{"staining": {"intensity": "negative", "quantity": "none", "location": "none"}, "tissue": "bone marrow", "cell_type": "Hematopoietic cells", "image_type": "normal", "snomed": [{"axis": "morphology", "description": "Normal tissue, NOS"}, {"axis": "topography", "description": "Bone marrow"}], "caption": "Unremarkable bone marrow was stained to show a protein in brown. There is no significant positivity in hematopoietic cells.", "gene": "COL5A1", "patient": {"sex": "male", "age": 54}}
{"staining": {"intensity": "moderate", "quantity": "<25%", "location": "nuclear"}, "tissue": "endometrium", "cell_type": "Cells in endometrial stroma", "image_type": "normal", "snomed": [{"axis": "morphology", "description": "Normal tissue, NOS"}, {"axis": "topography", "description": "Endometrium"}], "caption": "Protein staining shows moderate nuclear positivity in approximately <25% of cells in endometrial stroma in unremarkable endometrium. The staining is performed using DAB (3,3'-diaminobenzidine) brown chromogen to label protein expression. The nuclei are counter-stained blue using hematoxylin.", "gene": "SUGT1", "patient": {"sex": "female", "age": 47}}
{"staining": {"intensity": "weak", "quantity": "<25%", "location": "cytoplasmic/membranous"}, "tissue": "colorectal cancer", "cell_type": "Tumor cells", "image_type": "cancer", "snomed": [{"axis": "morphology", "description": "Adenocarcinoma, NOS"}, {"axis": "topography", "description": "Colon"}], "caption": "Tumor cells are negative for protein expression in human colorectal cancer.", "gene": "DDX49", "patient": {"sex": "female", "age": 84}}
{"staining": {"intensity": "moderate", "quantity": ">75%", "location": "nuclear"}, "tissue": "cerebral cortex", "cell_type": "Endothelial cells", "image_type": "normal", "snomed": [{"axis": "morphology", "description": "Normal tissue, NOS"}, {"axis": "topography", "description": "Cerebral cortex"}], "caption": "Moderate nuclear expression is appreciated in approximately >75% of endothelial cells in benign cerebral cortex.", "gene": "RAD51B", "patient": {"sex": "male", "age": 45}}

──────────────────────────────

Problem:
Would you please return every line in the listing where "female" shows up?

Solution:
{"staining": {"intensity": "moderate", "quantity": "<25%", "location": "nuclear"}, "tissue": "endometrium", "cell_type": "Cells in endometrial stroma", "image_type": "normal", "snomed": [{"axis": "morphology", "description": "Normal tissue, NOS"}, {"axis": "topography", "description": "Endometrium"}], "caption": "Protein staining shows moderate nuclear positivity in approximately <25% of cells in endometrial stroma in unremarkable endometrium. The staining is performed using DAB (3,3'-diaminobenzidine) brown chromogen to label protein expression. The nuclei are counter-stained blue using hematoxylin.", "gene": "SUGT1", "patient": {"sex": "female", "age": 47}}
{"staining": {"intensity": "weak", "quantity": "<25%", "location": "cytoplasmic/membranous"}, "tissue": "colorectal cancer", "cell_type": "Tumor cells", "image_type": "cancer", "snomed": [{"axis": "morphology", "description": "Adenocarcinoma, NOS"}, {"axis": "topography", "description": "Colon"}], "caption": "Tumor cells are negative for protein expression in human colorectal cancer.", "gene": "DDX49", "patient": {"sex": "female", "age": 84}}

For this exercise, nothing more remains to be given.